Chez les savants, dans le domaine scientifique, il est évident qu’il n’y a aucun recul essentiel. La science des Grecs, quelque intelligente que fut leur philosophie, est inférieure aux progrès marqués par le Moyen-Age. Le 18ème siècle vit un grand développement des découvertes scientifiques, mais le 19ème et le 20ème siècle, ont transformé, scientifiquement et médicalement, la vie de nos contemporains. Les découvertes de l’électricité, des chemins de fer, de l’aviation, de l’électronique ont changé totalement la face de l’univers. Alors, « recul des générations » dans la perspective de la Torah, « progrès gigantesques » dans le domaine scientifique ? Est-ce là le tableau réel de la vie sur notre planète ?
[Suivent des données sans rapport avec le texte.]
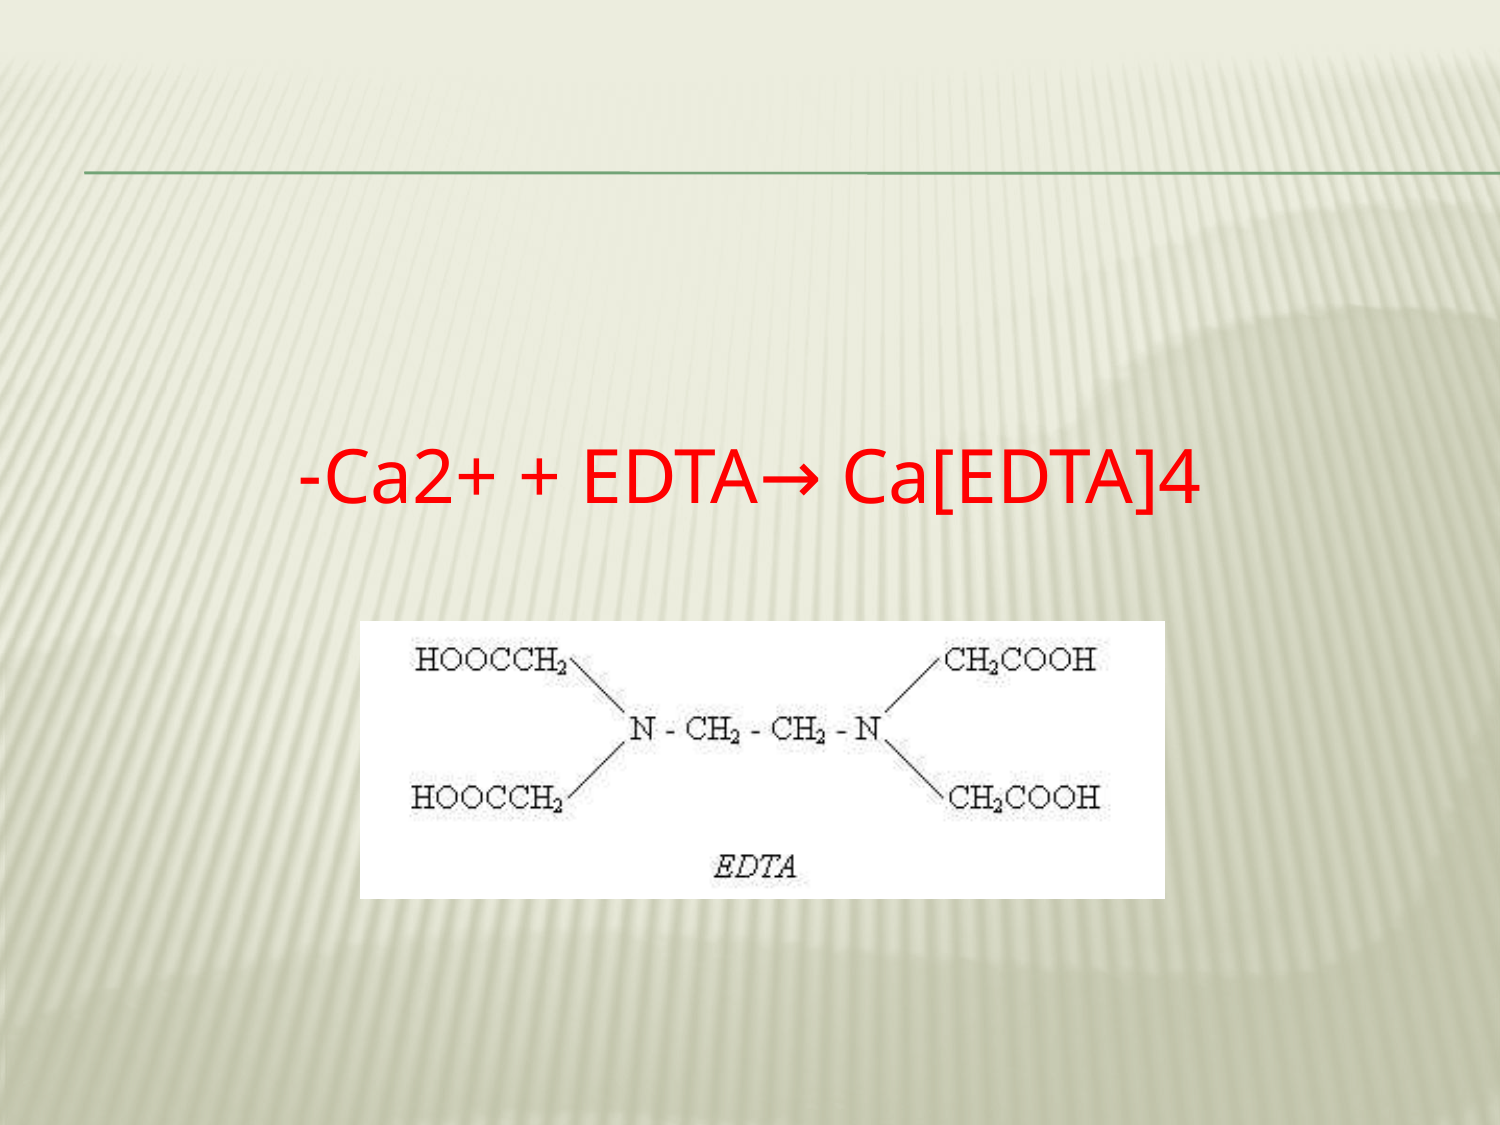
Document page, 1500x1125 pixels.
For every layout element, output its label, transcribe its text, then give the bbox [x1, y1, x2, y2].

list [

C’est au regard de l’Eternel qu’il faut scruter l’éphémère pour avoir une lecture exacte de la réalité. Les secrets de la Nature peuvent être découverts progressivement, et nous rapprocher d’une signification extérieure de l’univers ! Progrès certes, mais vers quel horizon ? L’humanité ne peut-elle progresser qu’à la condition d’une difficulté essentielle, qui consiste à l’éloigner de la pureté originelle ? Ici se situe le véritable nœud de la Création : le progrès scientifique ne s’inscrit pas dans un cadre d’assurance. Le critère de la positivité de cette évolution sera la relation avec l’Un, avec l’Infini, avec la transcendance. Il y a, incontestablement, au niveau de l’individu une baisse, un recul depuis Adam Ha-Richon, mais ce qui est essentiel, c’est la rencontre avec l’Eternel. Les progrès matériels permettent à l’humanité d’avancer, mais ce ne sont que des succès qui s’inscrivent dans l’instant et pas dans l’Eternel. Il importe de ressentir constamment dans quelle perspective l’Histoire progresse. Le passage des générations n’est réellement significatif, selon la Torah, que dans la mesure où il prépare et annonce la proximité de l’époque messianique.